Dawn, Lake Sunapee, New Hampshire

. . .  I am officially back in the states after spending six and a half very busy weeks in France. I loved it, but I love being here, too.

The first morning at Sunapee, I woke very early. I don’t see many sunrises, since I’m more of a night-owl, but 6 a.m. in New Hampshire is noon in France, so for several days after my return, I was able to catch a bit of this beautiful serenity . . .

Lake Sunapee Sunrise

, , , before the more active lake life begins. This place, like La Rochelle, is a home away from home for me, which is fortunate since I’m headed back soon for yet another wedding in the family.

I love sharing times of celebration, but I also deeply appreciate serenity and the two don’t always go together.  Sometimes they do, though.  Soak in the tranquility of this view from the top of the Dune du Pilat, near Cap Ferret in southwestern France . . .

Atop the Dune du Pilat

Here’s what was actually going on when I took the shot . . . .

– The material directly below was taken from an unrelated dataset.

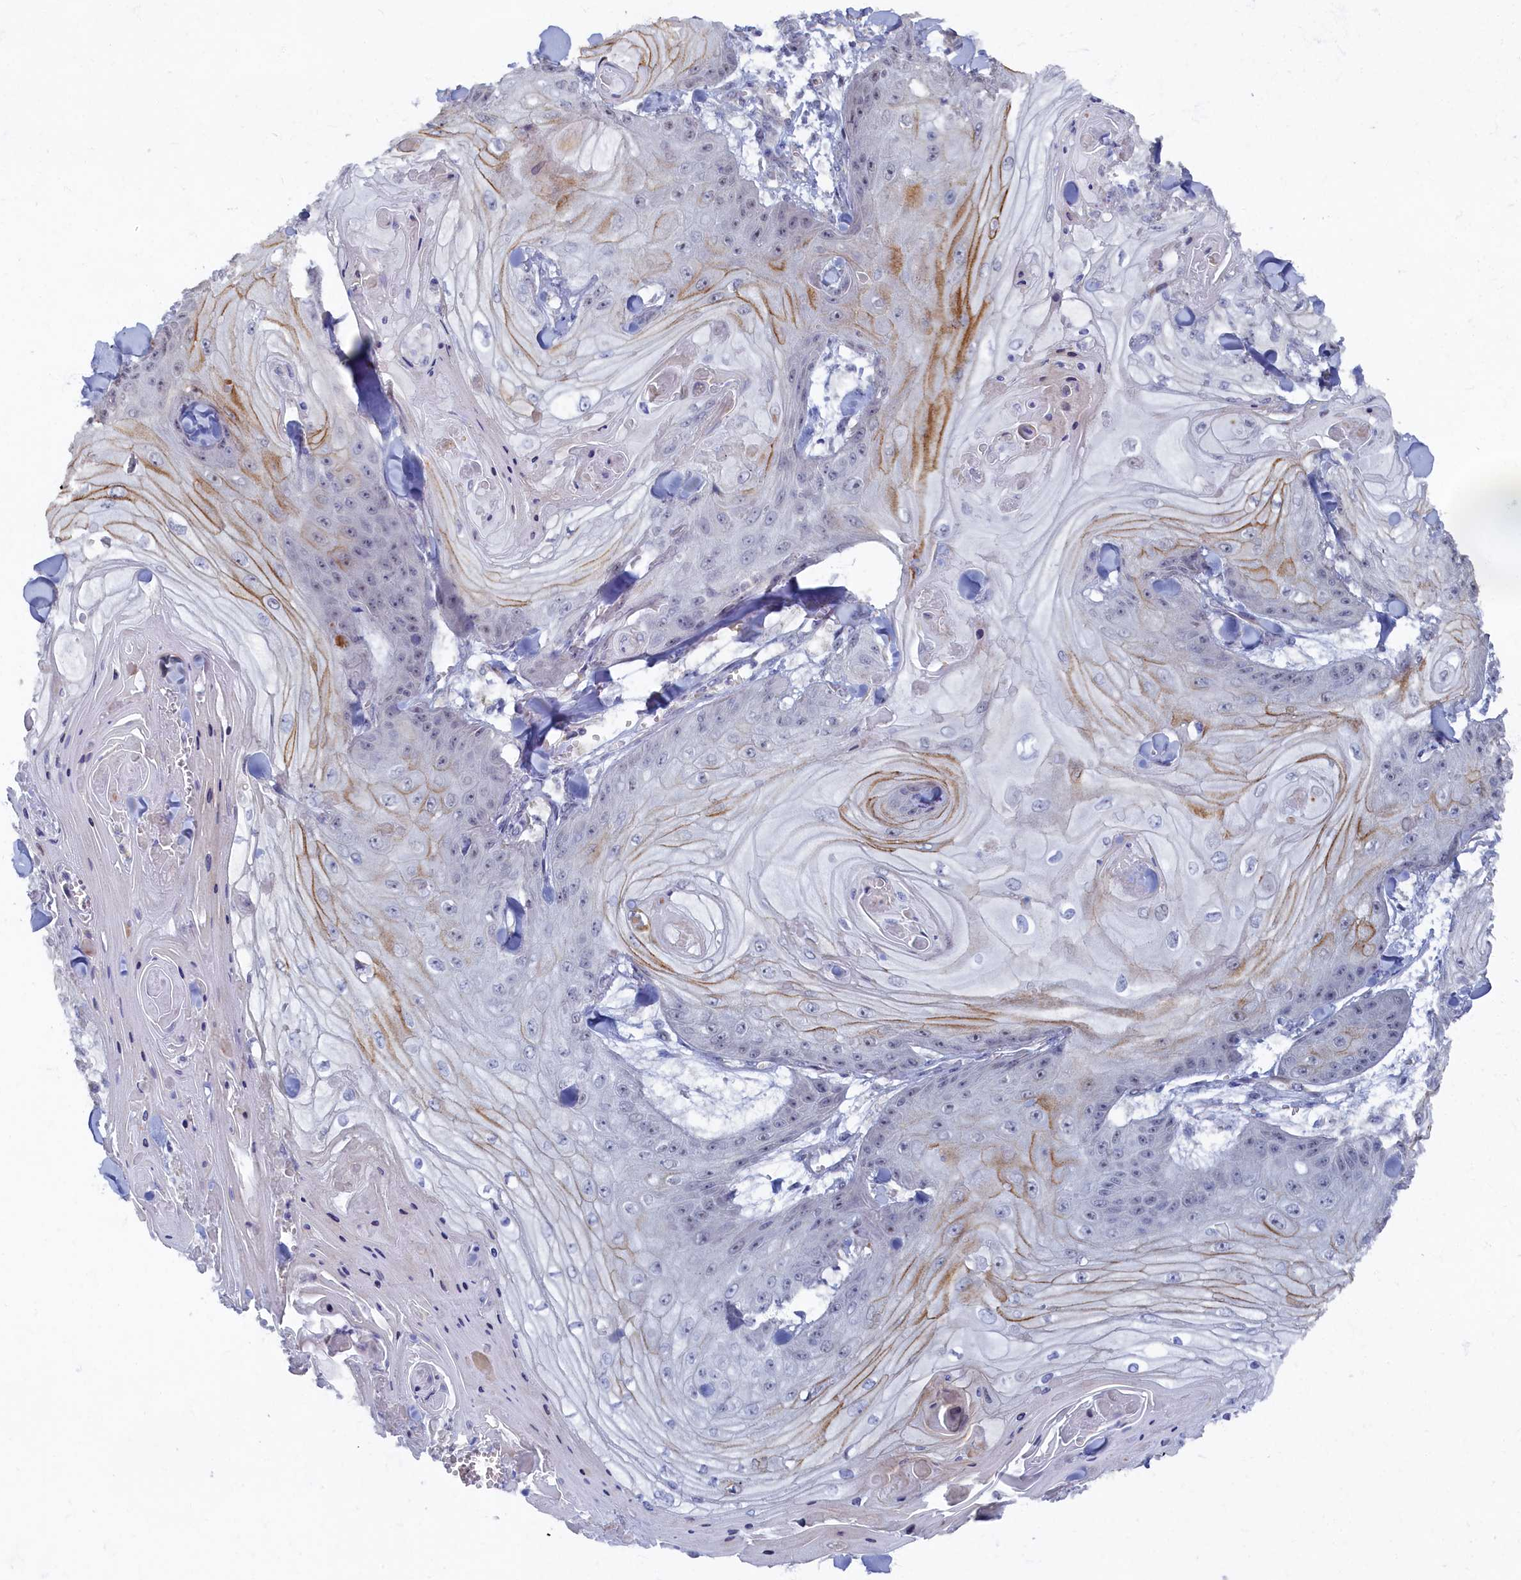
{"staining": {"intensity": "negative", "quantity": "none", "location": "none"}, "tissue": "skin cancer", "cell_type": "Tumor cells", "image_type": "cancer", "snomed": [{"axis": "morphology", "description": "Squamous cell carcinoma, NOS"}, {"axis": "topography", "description": "Skin"}], "caption": "Immunohistochemical staining of human skin cancer displays no significant expression in tumor cells.", "gene": "HUNK", "patient": {"sex": "male", "age": 74}}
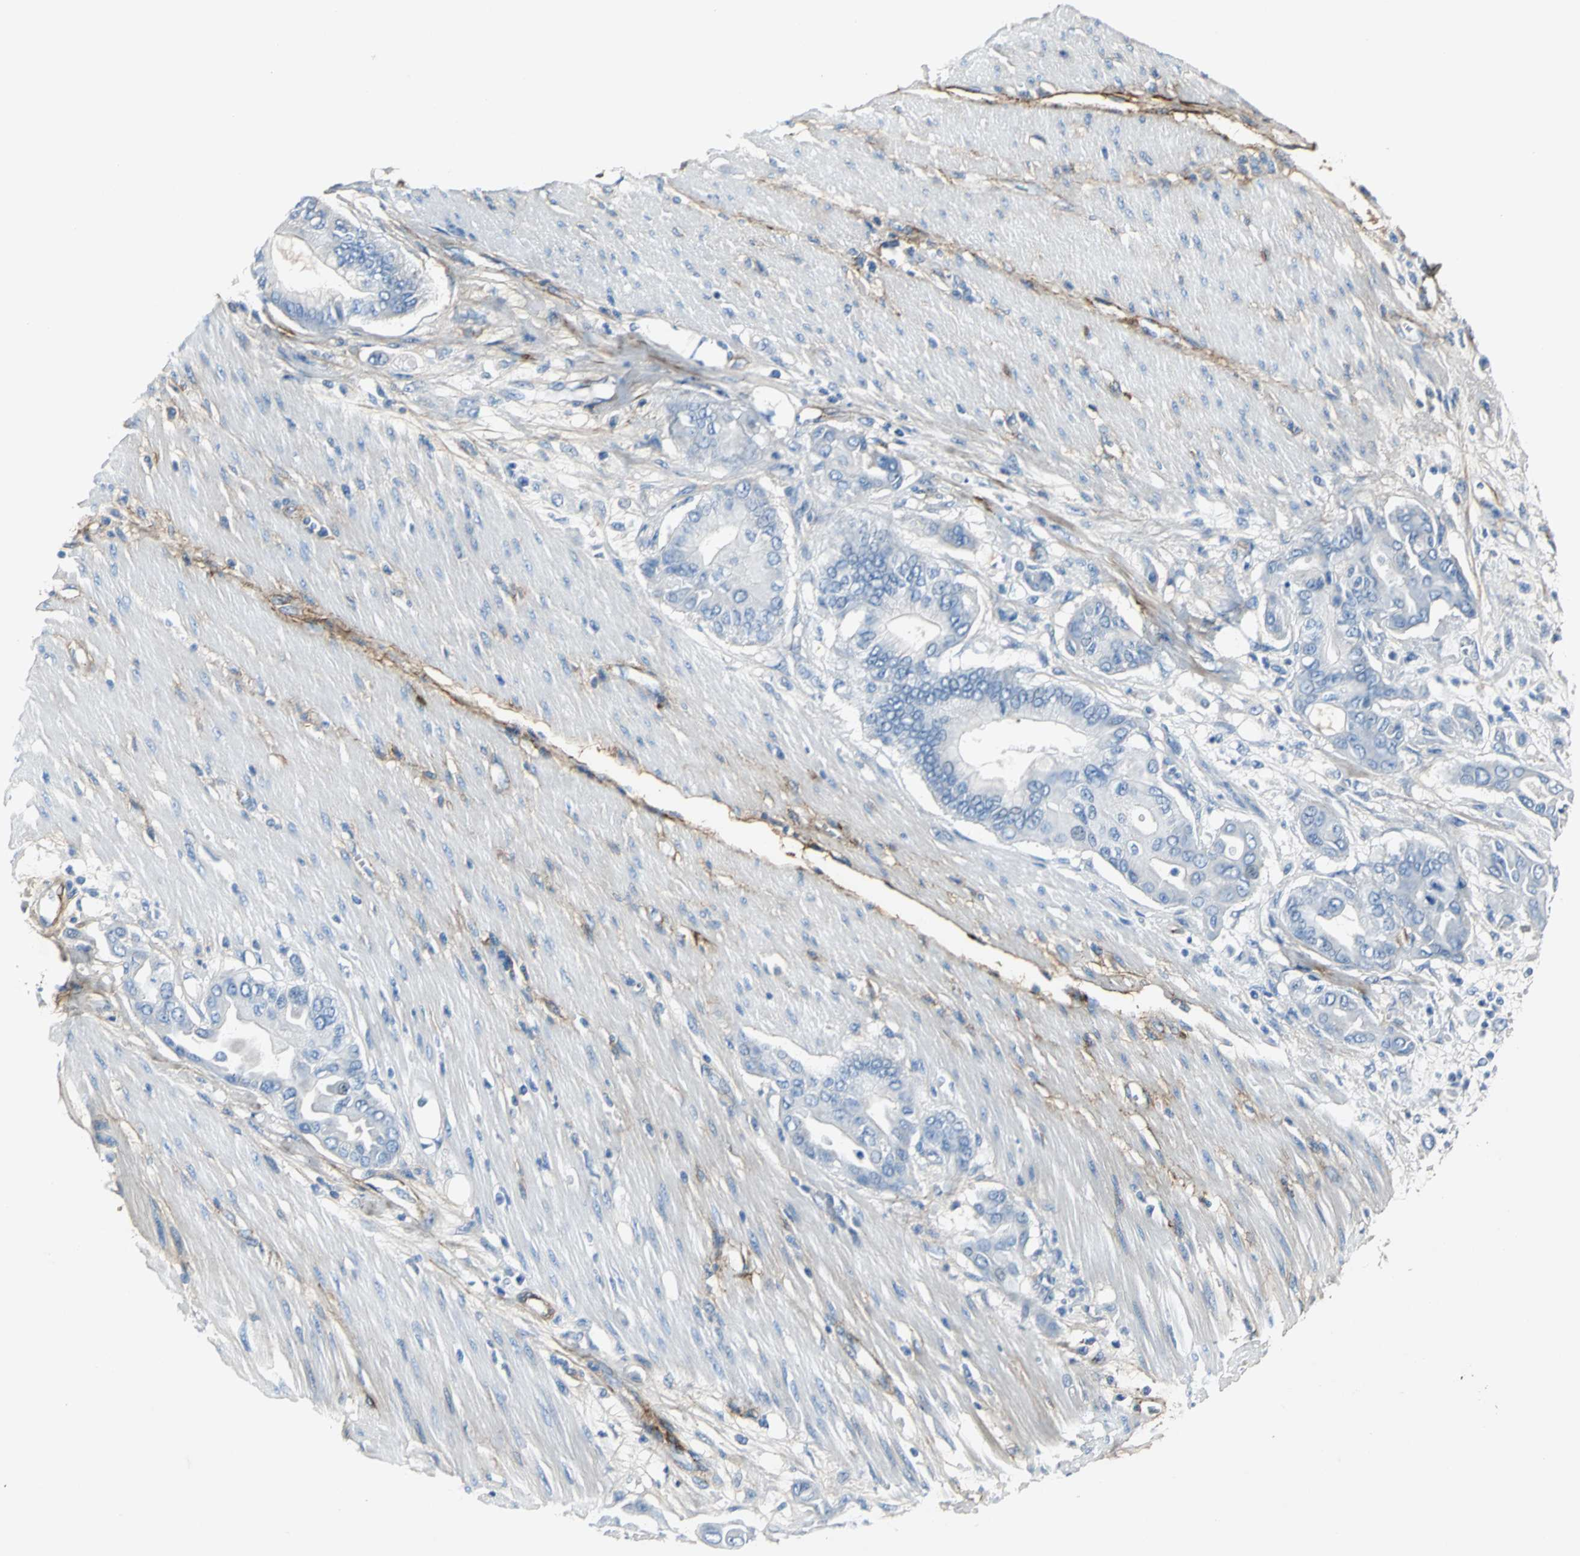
{"staining": {"intensity": "negative", "quantity": "none", "location": "none"}, "tissue": "pancreatic cancer", "cell_type": "Tumor cells", "image_type": "cancer", "snomed": [{"axis": "morphology", "description": "Adenocarcinoma, NOS"}, {"axis": "morphology", "description": "Adenocarcinoma, metastatic, NOS"}, {"axis": "topography", "description": "Lymph node"}, {"axis": "topography", "description": "Pancreas"}, {"axis": "topography", "description": "Duodenum"}], "caption": "This is an IHC histopathology image of human pancreatic cancer (metastatic adenocarcinoma). There is no expression in tumor cells.", "gene": "EFNB3", "patient": {"sex": "female", "age": 64}}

Dune du Pilat, near Cap Ferret, France (yes, that’s Pascale)

. . . lots of people celebrating this marvel, not to mention the fact they made it to the top!

And another shot from on high . . .

The view from Mount Sunapee, New Hampshire, USA

. . . which was more about celebration than serenity, since we were VERY high up on a chairlift, so not feeling completely serene as we headed down from Nellie and Stefani’s wedding to their reception, but look how beautiful it is!

After the festivities and a few more days enjoying the lake, people started heading back to their regular lives and peace took the place of parties. It was then that I had another wave of missing David so much the sadness threatened to overwhelm the serenity. And I suspect it will continue to do so sometimes. I know I’m “allowed” to miss him and to still feel sadness, but sometimes the sharpness of it catches me by surprise. When I tried to take a walk up the road, I remembered this . . .

David at Sunapee, July 2014, during of our grand year of adventure

. . . and I had a choice to make. I could be sad he wasn’t walking up the road to greet me–and I was, I have to admit–but I could also choose, even while feeling sad, to be grateful that he had introduced me to this beautiful place, and even more, that he had chosen to spend the bulk of his adult life loving me. What a gift.

So I’m finding that sadness, serenity and celebration continue to dance through my life, at times politely taking turns like newcomers at a church picnic, sometimes weaving in and out and joining together unexpectedly, forming intricate patterns more complex and beautiful than the contra dancing I enjoyed at the Folk School. But the music continues to play, and I guess all I can do is dance.